O terror não tem endereço. É ubíquo, como as partículas quânticas que nunca se encontram onde são localizadas
O terrorismo é a subversão das leis da guerra. Bush confessou, perante o Congresso, que não lhe passou pela cabeça que aviões fossem usados como mísseis. Devia ter aprendido a lição de que o terror não tem endereço. É ubíquo, como as partículas quânticas que nunca se encontram onde são localizadas. Inútil arrasar o Iraque. Não é lá que se encontra Bin Laden. Ainda que o saudita seja assassinado, não será a morte do terror. Este desarticula Exércitos e todas as teorias militares, dos ensinamentos de "A Arte da Guerra", do general chinês Sun Tzu, publicado cerca de 500 a.C., ao tratado "Sobre a Guerra", de autoria de outro general, o alemão Carl von Clausewitz, editado em 1833.
O terror rompe as fronteiras dos campos de batalha, agora alargadas para o centro de Nova York ou as estações ferroviárias de Madri.

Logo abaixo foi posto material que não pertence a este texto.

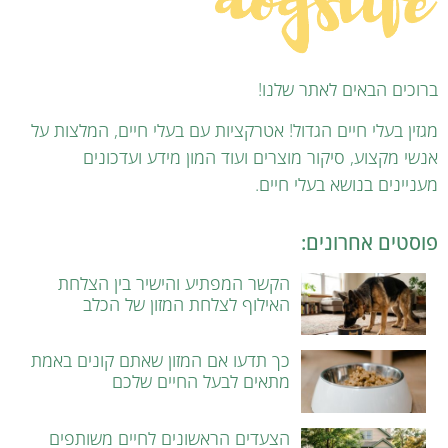
ברוכים הבאים לאתר שלנו!
מגזין בעלי חיים הגדול! אטרקציות עם בעלי חיים, המלצות על
אנשי מקצוע, סיקור מוצרים ועוד המון מידע ועדכונים
מעניינים בנושא בעלי חיים.
פוסטים אחרונים:
הקשר המפתיע והישיר בין הצלחת
האילוף לצלחת המזון של הכלב
כך תדעו אם המזון שאתם קונים באמת
מתאים לבעל החיים שלכם
הצעדים הראשונים לחיים משותפים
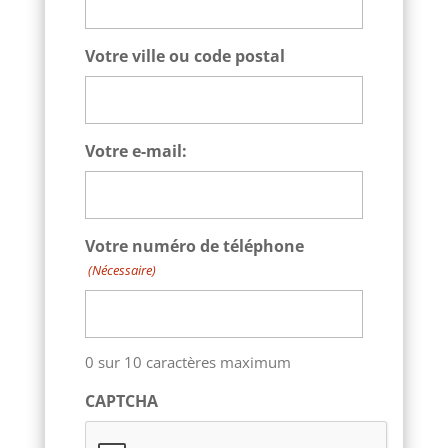
Votre ville ou code postal
Votre e-mail:
Votre numéro de téléphone
(Nécessaire)
0 sur 10 caractères maximum
CAPTCHA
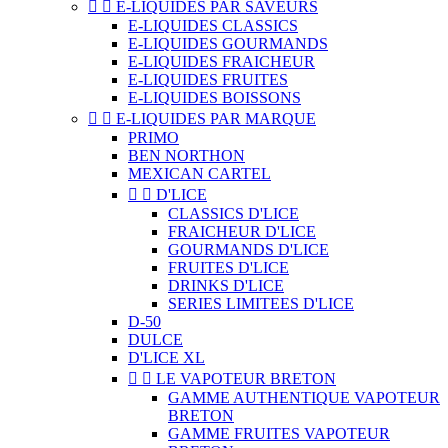


E-LIQUIDES PAR SAVEURS
E-LIQUIDES CLASSICS
E-LIQUIDES GOURMANDS
E-LIQUIDES FRAICHEUR
E-LIQUIDES FRUITES
E-LIQUIDES BOISSONS


E-LIQUIDES PAR MARQUE
PRIMO
BEN NORTHON
MEXICAN CARTEL


D'LICE
CLASSICS D'LICE
FRAICHEUR D'LICE
GOURMANDS D'LICE
FRUITES D'LICE
DRINKS D'LICE
SERIES LIMITEES D'LICE
D-50
DULCE
D'LICE XL


LE VAPOTEUR BRETON
GAMME AUTHENTIQUE VAPOTEUR
BRETON
GAMME FRUITES VAPOTEUR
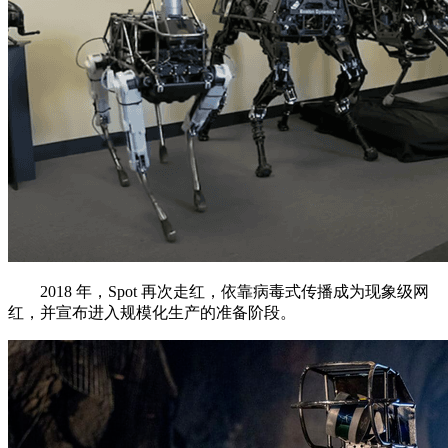
2018 年，Spot 再次走红，依靠病毒式传播成为现象级网
红，并宣布进入规模化生产的准备阶段。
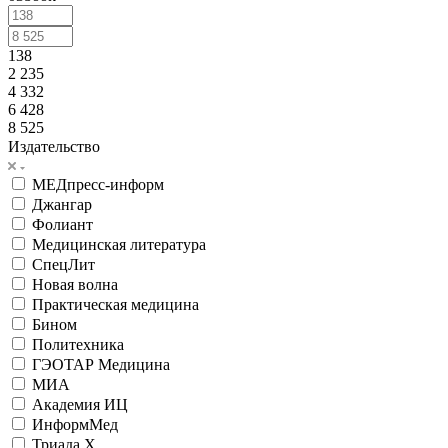
138
2 235
4 332
6 428
8 525
Издательство
МЕДпресс-информ
Джангар
Фолиант
Медицинская литература
СпецЛит
Новая волна
Практическая медицина
Бином
Политехника
ГЭОТАР Медицина
МИА
Академия ИЦ
ИнформМед
Триада Х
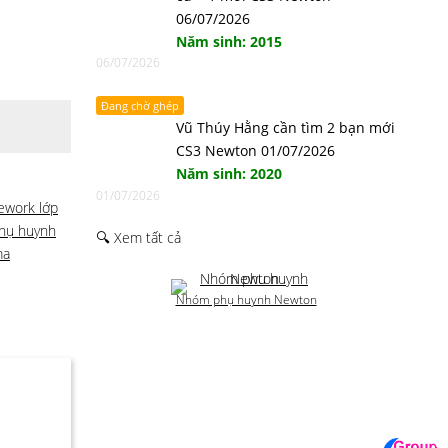
06/07/2026
Năm sinh: 2015
06/07/2026
Đang chờ ghép
Vũ Thúy Hằng cần tìm 2 bạn mới
CS3 Newton 01/07/2026
Năm sinh: 2020
01/07/2026
work lớp
hụ huynh
🔍 Xem tất cả
ma
Nhóm phụ huynh Newton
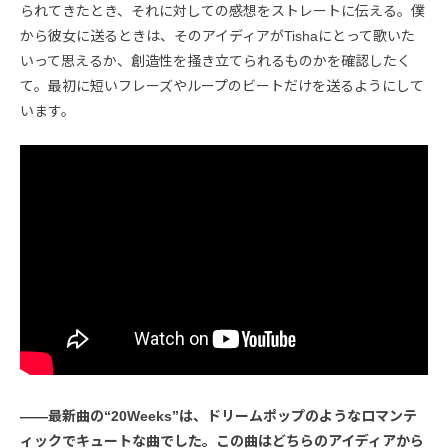
られてきたとき、それに対しての感想をストレートに伝える。僕
から彼女に送るときは、そのアイディアがTishaにとって歌いた
いって思えるか、創造性を掻き立てられるものかを確認したく
て。最初に短いフレーズやループのビートだけを送るようにして
います。
――最新曲の“20Weeks”は、ドリームポップのようなロマンテ
ィックでキュートな曲でした。この曲はどちらのアイディアから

Suas táticas desarmam estratégias, sua invisibilidade desorienta as forças convencionais, sua irracionalidade surpreende a nossa lógica. Só há duas maneiras de combater o terror. A primeira, entrando no seu jogo e abraçando a lei de talião: o terrorismo de Estado. É uma opção imoral e inútil. Sacrifica inocentes, favorece a corrupção e aniquila, antes, o governo que o acoberta. A segunda, mais difícil e eficaz, é combater as suas causas -desigualdades, discriminações, fundamentalismos e exclusões. Enfim, seguir o conselho milenar do profeta Isaías, promover a justiça para obter a paz.
Conta Heródoto que, em 546 a.C., a cidade de Argos entrou em conflito com Esparta. No campo de batalha havia 300 soldados de cada lado, em respeito ao equilíbrio de forças. A disputa, acompanhada à distância por espartanos e argivos, terminou com apenas três sobreviventes: um espartano e dois argivos. O primeiro manteve-se no terreno da guerra, enquanto a dupla inimiga retornou a Argos. Esparta comemorou a vitória por não fugir do campo de batalha. Argos também proclamou-se vencedora, por sua superioridade numérica no balanço final. Essa competição retórica transmutou-se em arrogância, que se fez prepotência, que acabou numa batalha renhida entre os habitantes das duas cidades.
Se não prestarmos atenção no exemplo da Espanha, logo todos nós deixaremos de ser espectadores para assumir o protagonismo na carnificina geral. Ontem foram os hereges e judeus; hoje, os muçulmanos e árabes; amanhã... Como Argos e Esparta, estaremos nos enfrentando segundo a lógica do terror, que imprime ao genocídio e ao suicídio um gosto necrófilo de vitória.

Carlos Alberto Libânio Christo, o Frei Betto, 59, frade dominicano, escritor, é assessor especial da Presidência da República. É autor, entre outras obras, de "Típicos Tipos - coletânea de perfis literários" (A Girafa).